Contributor to Mounce’s Complete Expository Dictionary of Old and New Testament Words, ed. William D. Mounce, Grand Rapids: Zondervan, 2006.
Review of Youngmo Cho, Spirit and Kingdom in the Writings of Luke and Paul: An Attempt to Reconcile these Concepts (Paternoster Biblical Monographs; Carlisle: Paternoster, 2005) in Themelios (2007), 86-7.
Review of B. Witherington III, New Testament History: A Narrative Account (Grand Rapids: Baker, 2001) in The Scottish Bulletin of Evangelical Theology (2005).
Scholarly Papers Presented
“The Setting of Galatians.” Paper presented in the Faculty of Divinity’s Senior New Testament Seminar, University of Cambridge, May 2005.

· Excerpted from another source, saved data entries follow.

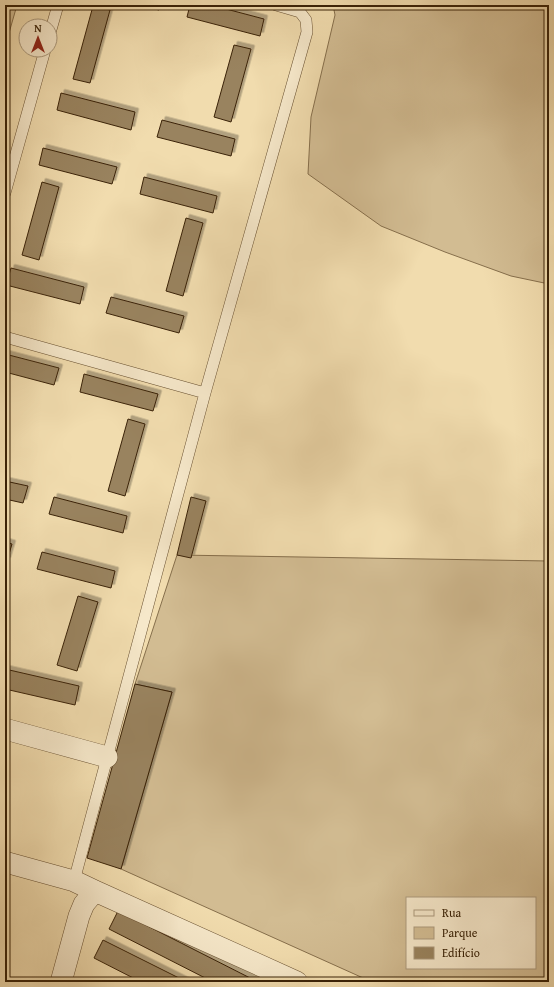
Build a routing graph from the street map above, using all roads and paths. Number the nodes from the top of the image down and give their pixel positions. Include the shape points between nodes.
1 (58, 5) edge
2 (276, 5) edge
3 (54, 18) edge
4 (43, 58) edge
5 (5, 193) edge
6 (5, 337) edge
7 (205, 393) junction
8 (5, 729) edge
9 (107, 757) junction
10 (5, 862) edge
11 (74, 881) junction
12 (94, 891) junction
13 (61, 982) edge
14 (297, 982) edge

1 - 3 lane
2 - 7 lane via 300,12 306,20 307,32
4 - 5 lane
6 - 7 lane
7 - 9 lane
8 - 9 street
9 - 11 lane
10 - 11 street
11 - 12 street
12 - 13 street via 79,916
12 - 14 street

“Decrees and Drachmas in Thessalonica: An Illegal Assembly in Jason’s House (Acts 17.1-9)?” Paper presented in the Acts Seminar of the annual British New Testament Conference. Edinburgh, Scotland, September 2004.

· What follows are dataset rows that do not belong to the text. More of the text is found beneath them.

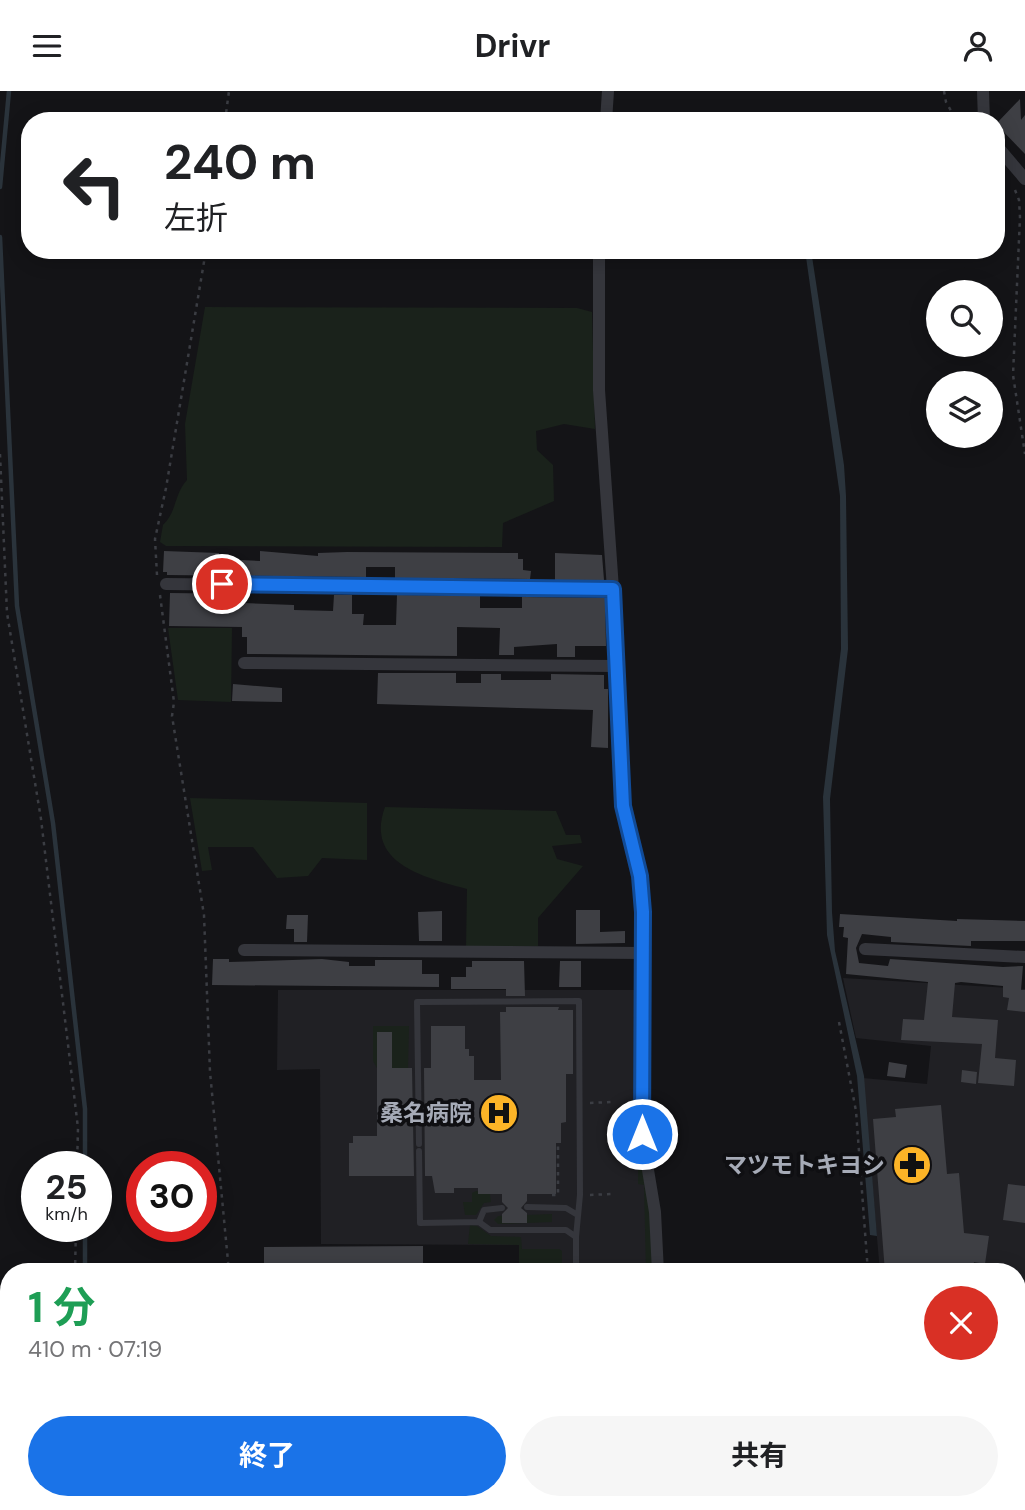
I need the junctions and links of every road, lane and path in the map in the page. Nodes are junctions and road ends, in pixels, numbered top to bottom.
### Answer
1 (229, 91) edge
2 (608, 91) edge
3 (944, 91) edge
4 (983, 91) edge
5 (226, 112) edge
6 (607, 112) edge
7 (952, 112) edge
8 (984, 112) edge
9 (1005, 156) edge
10 (1025, 179) edge
11 (1013, 187) dead end
12 (204, 259) edge
13 (599, 259) edge
14 (0, 454) edge
15 (1025, 454) edge
16 (166, 584) dead end
17 (613, 589) junction
18 (244, 663) dead end
19 (616, 666) junction
20 (865, 949) dead end
21 (244, 950) dead end
22 (643, 953) junction
23 (1025, 957) edge
24 (839, 1022) dead end
25 (558, 1144) dead end
26 (77, 1151) edge
27 (556, 1195) dead end
28 (527, 1207) dead end
29 (502, 1208) dead end
30 (576, 1214) junction
31 (479, 1222) junction
32 (576, 1237) junction
33 (76, 1242) edge
34 (75, 1263) edge
35 (228, 1263) edge
36 (576, 1263) edge
37 (658, 1263) edge
38 (867, 1263) edge

1 - 5 path
2 - 6 street
3 - 7 path
4 - 8 street
9 - 10 street
11 - 15 path
12 - 35 path
13 - 17 street
14 - 26 path
16 - 17 street
17 - 19 street
18 - 19 street
19 - 22 street
20 - 23 street
21 - 22 street
22 - 37 street
24 - 38 path
25 - 27 path
28 - 30 lane
29 - 31 lane
30 - 31 lane
30 - 32 lane
31 - 32 lane
32 - 36 lane
33 - 34 path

“‘Days, Months, Seasons, Years’: Gal 4.8-10 and the Imperial Cult?” Paper presented in the New Testament Study Group of the annual Tyndale Fellowship Conference, June 2004.
“Decrees and Drachmas in Thessalonica: An Illegal Assembly in Jason’s House (Acts 17.1-9)?” Paper presented at the annual meeting of the Evangelical Theological Society. Atlanta, Georgia, November 2003.